# New additions to my Shadowcast



## blondmonkey777 (Oct 18, 2012)

Well After Driving the shadowcast bare bones for a few weeks I got the bug to upgrade it. I Put a cmc pt-35 trim tilt , which after running it today, I would never have a boat again without it. It Makes the boat ride like a different animal, the boat cuts through waves better, gets up quicker and way more top speed also just plane good to look at. One thing that I love about it is the ability to run neg trim which makes it get on plane very quick.










It also gave me that motor jack and setback I was looking for, being that it is setback 5 inches and up 1.5 from the normal spot.


















Also A skiff in North Florida Isn't complete without a trolling motor, so I got a Minn kota riptide 55-se which is the smallest and the lightest weight bow mount that minn kota offers but haven't been able to put it on yet due to my quick release not being here. 
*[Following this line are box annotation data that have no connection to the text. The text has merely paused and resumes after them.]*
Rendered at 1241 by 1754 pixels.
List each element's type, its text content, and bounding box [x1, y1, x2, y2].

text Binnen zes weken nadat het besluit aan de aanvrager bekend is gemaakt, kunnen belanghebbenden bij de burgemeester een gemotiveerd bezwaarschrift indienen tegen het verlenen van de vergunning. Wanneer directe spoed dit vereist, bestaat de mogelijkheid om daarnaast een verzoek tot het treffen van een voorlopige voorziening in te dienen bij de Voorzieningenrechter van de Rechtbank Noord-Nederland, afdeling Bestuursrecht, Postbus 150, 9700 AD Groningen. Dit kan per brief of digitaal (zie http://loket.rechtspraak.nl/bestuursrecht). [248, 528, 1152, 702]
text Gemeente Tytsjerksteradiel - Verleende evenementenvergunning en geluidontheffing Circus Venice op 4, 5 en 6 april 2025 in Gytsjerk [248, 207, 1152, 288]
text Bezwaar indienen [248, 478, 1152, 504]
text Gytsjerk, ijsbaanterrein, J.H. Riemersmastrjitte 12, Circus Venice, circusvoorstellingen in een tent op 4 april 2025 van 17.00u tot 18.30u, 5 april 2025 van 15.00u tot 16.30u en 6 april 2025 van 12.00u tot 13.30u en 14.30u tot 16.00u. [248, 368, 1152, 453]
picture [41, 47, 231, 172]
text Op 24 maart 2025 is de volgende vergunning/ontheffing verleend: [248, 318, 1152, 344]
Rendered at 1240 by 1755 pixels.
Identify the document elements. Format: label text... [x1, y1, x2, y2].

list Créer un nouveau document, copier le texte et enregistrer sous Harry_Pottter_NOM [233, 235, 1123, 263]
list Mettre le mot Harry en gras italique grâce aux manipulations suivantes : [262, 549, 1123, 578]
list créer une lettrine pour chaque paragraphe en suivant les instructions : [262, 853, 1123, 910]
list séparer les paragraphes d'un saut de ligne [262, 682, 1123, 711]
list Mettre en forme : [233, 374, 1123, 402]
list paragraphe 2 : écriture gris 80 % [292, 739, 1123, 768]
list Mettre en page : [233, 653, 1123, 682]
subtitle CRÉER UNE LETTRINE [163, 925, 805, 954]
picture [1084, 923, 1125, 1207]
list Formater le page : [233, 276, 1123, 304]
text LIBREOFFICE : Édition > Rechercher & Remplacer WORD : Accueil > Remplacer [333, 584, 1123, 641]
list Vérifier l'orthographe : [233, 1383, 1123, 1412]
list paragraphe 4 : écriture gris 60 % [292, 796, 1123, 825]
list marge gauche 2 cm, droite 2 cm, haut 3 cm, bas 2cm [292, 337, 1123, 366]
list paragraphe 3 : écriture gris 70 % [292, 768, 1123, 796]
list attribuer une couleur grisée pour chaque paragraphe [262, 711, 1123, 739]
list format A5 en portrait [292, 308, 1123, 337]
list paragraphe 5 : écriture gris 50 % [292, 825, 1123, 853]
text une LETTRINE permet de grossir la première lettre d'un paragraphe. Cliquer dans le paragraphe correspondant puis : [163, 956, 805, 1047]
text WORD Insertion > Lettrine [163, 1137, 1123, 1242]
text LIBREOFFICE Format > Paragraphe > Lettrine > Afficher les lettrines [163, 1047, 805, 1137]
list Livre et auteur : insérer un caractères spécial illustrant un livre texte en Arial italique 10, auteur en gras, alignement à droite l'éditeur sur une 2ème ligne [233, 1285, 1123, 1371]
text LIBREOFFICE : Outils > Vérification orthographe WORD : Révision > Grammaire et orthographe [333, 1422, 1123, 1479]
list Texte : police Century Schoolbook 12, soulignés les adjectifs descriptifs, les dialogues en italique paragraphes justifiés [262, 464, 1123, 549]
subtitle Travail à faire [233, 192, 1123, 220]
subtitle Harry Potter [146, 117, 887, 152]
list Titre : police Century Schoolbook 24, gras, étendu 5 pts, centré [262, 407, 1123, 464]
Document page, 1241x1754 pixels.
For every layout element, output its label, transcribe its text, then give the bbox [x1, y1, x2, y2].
Also got some sea dek Got 4 reel pads and a fish ruler










Last but not least I got a Powertech Sra-10-15pitch cupped prop/ The Boat jumps up very fast and handles wayy better then before haven't gps it yet but feels maybe a lil over 30 mph. Feels good to finally have a new skiff dialed in.


----------



## Shadowcast (Feb 26, 2008)

Nice additions!


----------



## stasponge31 (Apr 24, 2012)

Looks great! I have a cmc power t&t and the minn kota 55 se as well. I love them both! Great additions


----------



## bw510 (Sep 1, 2011)

looks awesome! I'm excited because i have one waiting to be put on and I'm glad it made such a difference
thanks


----------



## kyleh (Nov 3, 2012)

Nice.... What the HP on that motor??


----------



## blondmonkey777 (Oct 18, 2012)

Its a 2005 25hp johnson


----------



## Creek Runner (Sep 1, 2011)

Glad you got it dialed in, and that the prop was the right one that you were looking for. 

Looks great!


----------



## HialeahAngler (Dec 18, 2008)

very nice.


----------



## CurtisWright (May 9, 2012)

Does the motor slide out of the tunnel and cavitate on turns with the extra setback?


----------



## blondmonkey777 (Oct 18, 2012)

No it doesn't but while you are turning you have to have the motor trimmed all the way down.


----------



## CurtisWright (May 9, 2012)

Thats good. I have a friend with the CMC T/T on a tunnel boat and he had to cut and recess his transom to keep the motor in the tunnel on turns. He has a round tunnel, as opposed to your square one. may have somehting to do with it.


----------